### Activity
Take each line below that has "action" and copy it.

### Data for this task
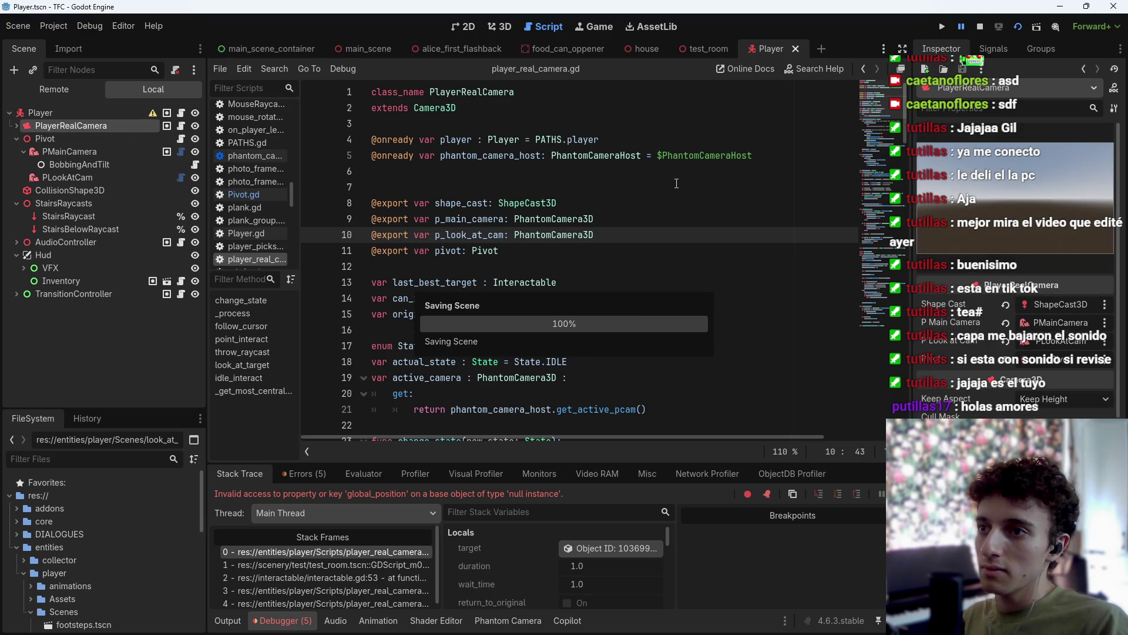
{"action": "left_click", "coordinate": [707, 49]}
Run test_room and expand Player, PlayerRealCamera and Pivot in the Remote scene tree.
{"action": "key", "text": "F6"}
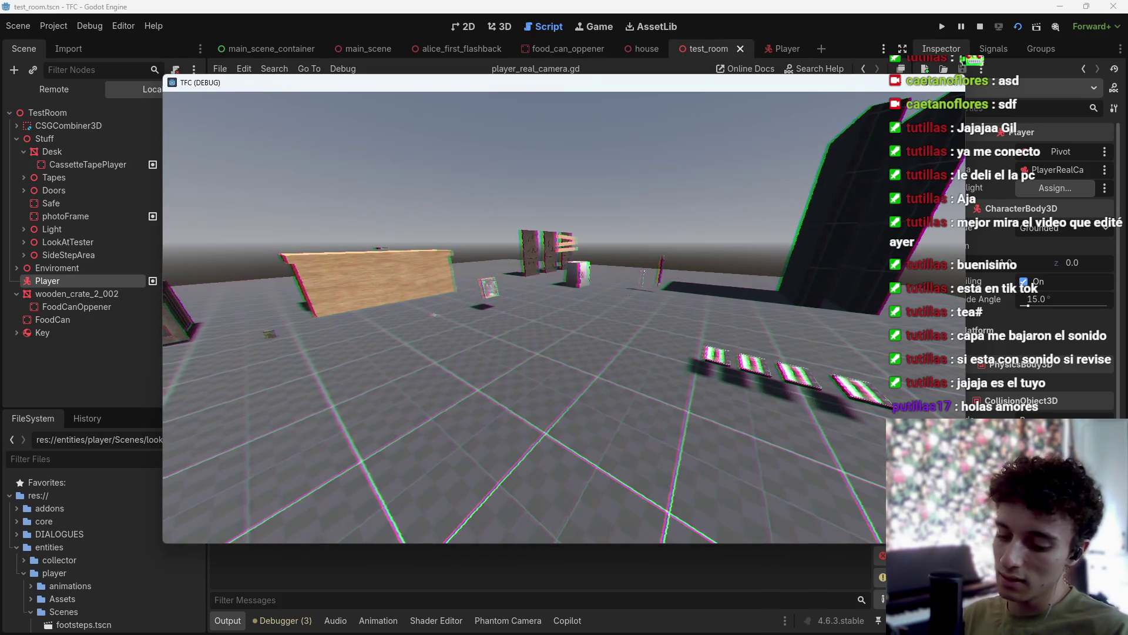
{"action": "key", "text": "alt+Tab"}
{"action": "left_click", "coordinate": [50, 93]}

### Result of the exercise
{"action": "left_click", "coordinate": [707, 49]}
{"action": "key", "text": "F6"}
{"action": "key", "text": "alt+Tab"}
{"action": "left_click", "coordinate": [50, 93]}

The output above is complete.